Programs Blog
Ancient Art and Nighttime Musings

Date: April 14, 2025
Time: 0931
Location: 44° 08.74’ S x 168° 37.99’ W — the High Seas, just E of the International Date Line
Weather: Wind out of the WNW, Beaufort force 4, 13 ft seas out of the WSW
At 1920 last night, I stood lookout just aft of the bowsprit: the farthest forward solid point on the ship. The sun had set an hour before, and the nearly full moon made it even harder to see the few stars that dared to peak out from the clouded sky, its dark gray barely distinguishable from the gently rolling sea below. At watch turnover thirty minutes earlier, 1st Mate Rocky had mentioned that Satya – one of our marine techs – had successfully gotten a star fix. Star fixes mark our geographic position by using the angles of certain navigationally useful stars. From there, we can use our known speed and direction to get a good idea of our position: dead reckoning.
But star fixes require sextants and clocks and calendars. And dead reckoning requires a speedometer and a compass. Looking out on the water, it struck me how hard it would be to know our position, to not get lost, without our instruments. It felt like without them, this thousands-of-miles-long voyage would be impossible.
And yet, nearly a thousand years ago, the first people to arrive on Aotearoa New Zealand – the Māori – made almost the reverse of our own journey. And they did it without instruments of any kind.
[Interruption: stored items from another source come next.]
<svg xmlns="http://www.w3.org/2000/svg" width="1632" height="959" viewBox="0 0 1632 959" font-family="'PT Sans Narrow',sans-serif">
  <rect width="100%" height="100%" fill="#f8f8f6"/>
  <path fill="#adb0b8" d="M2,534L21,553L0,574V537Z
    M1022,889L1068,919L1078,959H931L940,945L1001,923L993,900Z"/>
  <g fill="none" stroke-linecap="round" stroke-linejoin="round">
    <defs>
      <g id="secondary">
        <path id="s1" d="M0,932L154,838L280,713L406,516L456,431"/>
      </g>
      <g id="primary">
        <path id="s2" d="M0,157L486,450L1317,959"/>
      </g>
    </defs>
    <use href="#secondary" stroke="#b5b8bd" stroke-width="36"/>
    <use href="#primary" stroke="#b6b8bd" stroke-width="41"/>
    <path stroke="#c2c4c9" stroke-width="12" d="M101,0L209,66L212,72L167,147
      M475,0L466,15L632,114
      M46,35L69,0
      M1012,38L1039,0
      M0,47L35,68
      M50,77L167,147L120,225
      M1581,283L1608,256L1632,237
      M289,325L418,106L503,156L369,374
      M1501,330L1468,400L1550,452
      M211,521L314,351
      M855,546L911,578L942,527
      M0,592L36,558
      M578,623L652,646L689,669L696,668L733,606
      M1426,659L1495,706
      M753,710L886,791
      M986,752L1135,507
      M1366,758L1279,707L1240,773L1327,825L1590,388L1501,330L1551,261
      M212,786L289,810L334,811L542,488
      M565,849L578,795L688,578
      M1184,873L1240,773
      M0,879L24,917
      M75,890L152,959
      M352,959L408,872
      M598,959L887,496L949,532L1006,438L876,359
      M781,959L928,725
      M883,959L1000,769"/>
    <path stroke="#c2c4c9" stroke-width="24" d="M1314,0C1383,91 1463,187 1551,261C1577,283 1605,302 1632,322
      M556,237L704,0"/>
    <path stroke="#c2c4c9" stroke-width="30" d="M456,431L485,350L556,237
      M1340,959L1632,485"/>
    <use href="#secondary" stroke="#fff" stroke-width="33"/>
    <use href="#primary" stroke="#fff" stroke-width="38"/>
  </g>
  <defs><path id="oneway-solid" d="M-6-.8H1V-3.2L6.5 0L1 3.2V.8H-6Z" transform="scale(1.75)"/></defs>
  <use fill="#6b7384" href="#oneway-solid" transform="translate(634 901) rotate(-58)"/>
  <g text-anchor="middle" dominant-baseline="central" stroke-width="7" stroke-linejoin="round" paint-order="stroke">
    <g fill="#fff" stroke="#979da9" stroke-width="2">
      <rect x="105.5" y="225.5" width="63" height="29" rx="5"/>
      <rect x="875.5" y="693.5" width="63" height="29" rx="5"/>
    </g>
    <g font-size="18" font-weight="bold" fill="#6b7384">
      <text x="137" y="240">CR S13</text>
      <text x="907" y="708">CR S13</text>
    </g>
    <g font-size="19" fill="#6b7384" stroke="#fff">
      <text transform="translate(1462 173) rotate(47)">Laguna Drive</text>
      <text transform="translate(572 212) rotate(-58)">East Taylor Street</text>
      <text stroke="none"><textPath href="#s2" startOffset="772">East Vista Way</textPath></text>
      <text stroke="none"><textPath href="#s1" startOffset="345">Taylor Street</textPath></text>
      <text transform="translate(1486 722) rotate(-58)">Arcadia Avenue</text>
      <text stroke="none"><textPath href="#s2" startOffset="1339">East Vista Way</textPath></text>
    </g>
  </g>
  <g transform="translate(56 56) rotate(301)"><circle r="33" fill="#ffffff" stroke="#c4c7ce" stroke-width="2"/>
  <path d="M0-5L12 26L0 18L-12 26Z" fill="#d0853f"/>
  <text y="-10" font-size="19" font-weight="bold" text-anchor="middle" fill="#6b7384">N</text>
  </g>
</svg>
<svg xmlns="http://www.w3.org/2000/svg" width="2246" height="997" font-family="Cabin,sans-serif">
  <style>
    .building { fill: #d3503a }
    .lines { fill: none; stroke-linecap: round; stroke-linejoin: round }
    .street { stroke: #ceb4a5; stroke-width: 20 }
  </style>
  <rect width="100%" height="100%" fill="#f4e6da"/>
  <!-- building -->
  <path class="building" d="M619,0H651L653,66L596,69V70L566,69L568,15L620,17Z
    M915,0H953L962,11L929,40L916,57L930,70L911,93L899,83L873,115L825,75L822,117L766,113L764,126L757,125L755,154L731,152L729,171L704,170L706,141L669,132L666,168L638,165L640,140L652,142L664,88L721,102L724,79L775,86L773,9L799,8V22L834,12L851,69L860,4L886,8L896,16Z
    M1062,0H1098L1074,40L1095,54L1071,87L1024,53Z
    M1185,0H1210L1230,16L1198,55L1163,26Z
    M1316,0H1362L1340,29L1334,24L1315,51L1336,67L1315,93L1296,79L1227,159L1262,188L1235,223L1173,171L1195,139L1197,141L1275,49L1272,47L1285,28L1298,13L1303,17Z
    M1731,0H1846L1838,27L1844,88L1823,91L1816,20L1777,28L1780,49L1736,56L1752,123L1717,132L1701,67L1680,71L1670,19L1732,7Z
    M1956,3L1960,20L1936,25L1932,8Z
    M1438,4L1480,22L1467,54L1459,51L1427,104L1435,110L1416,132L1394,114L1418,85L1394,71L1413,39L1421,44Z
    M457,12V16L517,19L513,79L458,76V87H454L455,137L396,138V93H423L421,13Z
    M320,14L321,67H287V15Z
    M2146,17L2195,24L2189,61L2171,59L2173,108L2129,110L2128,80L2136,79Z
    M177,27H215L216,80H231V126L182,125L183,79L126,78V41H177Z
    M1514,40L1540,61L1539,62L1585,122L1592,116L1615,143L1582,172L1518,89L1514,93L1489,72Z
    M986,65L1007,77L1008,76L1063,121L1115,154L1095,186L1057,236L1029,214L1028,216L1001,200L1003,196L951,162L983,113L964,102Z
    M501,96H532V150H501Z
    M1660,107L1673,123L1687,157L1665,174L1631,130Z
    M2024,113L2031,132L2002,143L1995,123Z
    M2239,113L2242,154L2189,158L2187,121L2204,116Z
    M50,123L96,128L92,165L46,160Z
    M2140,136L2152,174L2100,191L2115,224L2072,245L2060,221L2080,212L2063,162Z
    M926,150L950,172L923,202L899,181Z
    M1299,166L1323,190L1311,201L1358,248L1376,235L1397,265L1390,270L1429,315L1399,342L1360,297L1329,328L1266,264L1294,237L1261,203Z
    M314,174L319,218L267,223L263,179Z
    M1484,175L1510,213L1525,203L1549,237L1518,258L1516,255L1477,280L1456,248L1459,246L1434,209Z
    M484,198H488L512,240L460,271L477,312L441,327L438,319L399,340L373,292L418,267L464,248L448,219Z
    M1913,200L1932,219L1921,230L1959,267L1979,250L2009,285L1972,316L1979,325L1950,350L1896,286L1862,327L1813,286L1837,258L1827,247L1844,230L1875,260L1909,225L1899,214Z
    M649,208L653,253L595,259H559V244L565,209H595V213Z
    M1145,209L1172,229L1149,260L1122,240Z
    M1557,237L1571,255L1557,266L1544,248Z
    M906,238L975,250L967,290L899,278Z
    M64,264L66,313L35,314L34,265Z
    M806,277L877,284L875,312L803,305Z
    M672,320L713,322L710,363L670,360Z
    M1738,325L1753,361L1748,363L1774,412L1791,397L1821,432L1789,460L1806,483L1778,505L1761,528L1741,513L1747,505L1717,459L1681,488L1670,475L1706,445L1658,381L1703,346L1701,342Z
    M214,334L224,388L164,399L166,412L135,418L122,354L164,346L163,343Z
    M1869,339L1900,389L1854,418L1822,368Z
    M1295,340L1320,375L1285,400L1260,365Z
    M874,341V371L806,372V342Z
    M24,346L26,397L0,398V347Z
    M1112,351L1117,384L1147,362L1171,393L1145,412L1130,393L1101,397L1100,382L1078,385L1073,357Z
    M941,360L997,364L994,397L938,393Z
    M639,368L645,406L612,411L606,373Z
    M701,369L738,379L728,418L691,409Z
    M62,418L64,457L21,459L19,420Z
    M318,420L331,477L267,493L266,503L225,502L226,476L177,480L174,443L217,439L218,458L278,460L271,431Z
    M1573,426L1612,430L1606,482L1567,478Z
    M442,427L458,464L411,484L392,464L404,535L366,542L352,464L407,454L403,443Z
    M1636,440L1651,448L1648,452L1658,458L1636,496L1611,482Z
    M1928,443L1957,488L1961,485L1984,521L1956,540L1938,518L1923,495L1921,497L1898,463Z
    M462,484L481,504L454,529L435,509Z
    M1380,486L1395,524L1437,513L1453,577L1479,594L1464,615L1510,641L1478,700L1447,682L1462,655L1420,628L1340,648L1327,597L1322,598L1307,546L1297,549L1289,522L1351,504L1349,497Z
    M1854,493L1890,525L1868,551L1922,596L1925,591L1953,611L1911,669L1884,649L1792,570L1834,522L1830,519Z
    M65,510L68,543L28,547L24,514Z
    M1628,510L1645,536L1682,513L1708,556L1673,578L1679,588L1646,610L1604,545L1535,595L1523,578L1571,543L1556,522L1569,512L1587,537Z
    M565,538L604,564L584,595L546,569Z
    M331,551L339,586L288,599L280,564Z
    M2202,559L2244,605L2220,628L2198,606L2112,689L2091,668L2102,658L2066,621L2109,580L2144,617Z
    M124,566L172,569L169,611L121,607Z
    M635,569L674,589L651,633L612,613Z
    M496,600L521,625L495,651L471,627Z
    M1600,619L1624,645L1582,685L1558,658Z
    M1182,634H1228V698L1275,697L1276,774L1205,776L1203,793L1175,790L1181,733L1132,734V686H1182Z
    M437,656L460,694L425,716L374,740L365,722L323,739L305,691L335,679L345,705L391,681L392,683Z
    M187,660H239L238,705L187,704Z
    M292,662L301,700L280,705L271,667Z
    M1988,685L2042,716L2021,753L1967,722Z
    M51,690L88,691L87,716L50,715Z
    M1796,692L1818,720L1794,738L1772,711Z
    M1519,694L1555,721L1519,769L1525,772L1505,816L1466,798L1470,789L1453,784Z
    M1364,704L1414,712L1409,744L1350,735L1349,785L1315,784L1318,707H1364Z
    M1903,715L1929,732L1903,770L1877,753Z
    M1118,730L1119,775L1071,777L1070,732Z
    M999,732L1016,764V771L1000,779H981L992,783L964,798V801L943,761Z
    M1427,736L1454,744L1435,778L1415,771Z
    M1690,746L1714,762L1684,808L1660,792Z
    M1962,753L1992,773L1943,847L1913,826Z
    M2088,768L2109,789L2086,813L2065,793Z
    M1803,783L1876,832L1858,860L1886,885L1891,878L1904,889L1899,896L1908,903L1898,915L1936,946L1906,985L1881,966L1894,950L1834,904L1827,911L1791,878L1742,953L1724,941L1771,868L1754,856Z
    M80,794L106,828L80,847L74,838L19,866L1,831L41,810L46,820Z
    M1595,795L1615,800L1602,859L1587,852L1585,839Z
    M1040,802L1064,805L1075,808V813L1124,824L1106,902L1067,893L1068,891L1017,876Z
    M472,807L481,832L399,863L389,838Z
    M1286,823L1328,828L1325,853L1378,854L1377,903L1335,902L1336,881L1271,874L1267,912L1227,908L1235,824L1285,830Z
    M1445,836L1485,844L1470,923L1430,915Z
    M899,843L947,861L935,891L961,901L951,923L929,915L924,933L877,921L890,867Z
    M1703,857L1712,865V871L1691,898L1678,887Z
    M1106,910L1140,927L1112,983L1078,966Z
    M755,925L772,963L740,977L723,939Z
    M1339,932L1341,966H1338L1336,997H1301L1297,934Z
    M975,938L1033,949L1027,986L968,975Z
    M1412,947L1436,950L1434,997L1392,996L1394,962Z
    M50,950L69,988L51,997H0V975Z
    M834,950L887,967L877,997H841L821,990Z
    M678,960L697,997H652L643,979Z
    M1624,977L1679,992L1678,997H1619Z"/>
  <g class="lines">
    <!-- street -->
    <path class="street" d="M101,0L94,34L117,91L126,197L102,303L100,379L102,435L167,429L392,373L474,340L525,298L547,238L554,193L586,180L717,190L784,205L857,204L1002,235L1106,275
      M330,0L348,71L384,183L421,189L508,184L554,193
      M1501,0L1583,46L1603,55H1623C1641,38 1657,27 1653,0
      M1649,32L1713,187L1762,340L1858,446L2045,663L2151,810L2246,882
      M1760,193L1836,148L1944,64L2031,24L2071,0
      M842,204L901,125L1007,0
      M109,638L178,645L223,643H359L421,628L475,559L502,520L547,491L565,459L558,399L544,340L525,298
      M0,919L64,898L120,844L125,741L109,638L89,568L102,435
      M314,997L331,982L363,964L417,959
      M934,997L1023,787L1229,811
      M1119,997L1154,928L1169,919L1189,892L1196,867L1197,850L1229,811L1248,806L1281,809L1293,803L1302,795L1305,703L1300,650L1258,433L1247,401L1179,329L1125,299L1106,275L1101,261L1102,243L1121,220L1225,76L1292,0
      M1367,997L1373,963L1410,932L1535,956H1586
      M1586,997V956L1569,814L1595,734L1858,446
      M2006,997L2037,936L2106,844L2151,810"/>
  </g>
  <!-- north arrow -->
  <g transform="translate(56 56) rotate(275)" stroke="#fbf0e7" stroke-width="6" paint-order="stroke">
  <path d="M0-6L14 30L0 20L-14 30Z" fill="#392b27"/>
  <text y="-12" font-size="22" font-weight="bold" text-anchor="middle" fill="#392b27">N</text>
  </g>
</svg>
Their techniques were but one entry in a long and storied tradition of oceangoing Polynesian navigation.
For centuries, the many island peoples of the Pacific plied the ocean waves in outrigger sailing canoes, navigating thousands of miles of open sea with nothing but their senses and the knowledge in their minds. Polynesian navigation relies on memorizing patterns in the world around us and how those patterns present themselves at our departure point, destination, and in between.
One of the hallmark techniques of Polynesian navigation is the memorization of the rising and setting points of stars on the horizon. By remembering where stars rise and set – their houses – and where islands are in relation to those houses, you can plot a course.
But that only works if you can see the stars, and clear skies are far from a given out here in the middle of the South Pacific. So, Polynesian navigators also make use of other tools. The sun rises in the east and sets in the west, but the exact location depends on the season and is only reliable at sunrise and sunset. Distinctive clouds form over islands, and knowing the behavior and ranges of specific bird species can point you towards land.
But last night, with a clouded sky and only the flickering shadows of the occasional albatross, only one Polynesian navigational technique would have been usable. It’s one that I find the most daunting and impressive: the art of reading ocean waves and swells.
Waves are the undulations in the sea’s surface caused by the local wind conditions, which can shift frequently day to day, hour to hour. Swells have deeper origins, rooted in the great underlying patterns that traverse whole oceans. Here in the South Pacific, ocean swells propagate through the water from the west, carried by the westerlies – prevailing winds that blow all the way from Australia to South America. But differentiating swells from waves can be challenging, and on a cloudy, moonless night, must be done by feeling how the boat beneath you rolls and sways and twists.
I am no Polynesian master navigator. I still need my sextant and clock and calendar and compass and speedometer to tell me where I’ve come from, where I’m going, and how to get there. So, as I stood out there scanning the horizon from the bowsprit, I just braced for the next rolling wave.
– Andrew Patterson, Hamilton College, B Watch
Shoutouts:
Mom: Happy belated birthday! Love you!
Dad and Christina: Congrats! Sad I couldn’t be there, but I fully expect Rocky was wearing his suit.
Ash: There’s so many people here I want to tell you about, that I want you to meet, that maybe you would’ve met anyway in the long meandering path through life that I know you would’ve led. I have so many stories that I want to tell you. Maybe I will tell you one day. One day.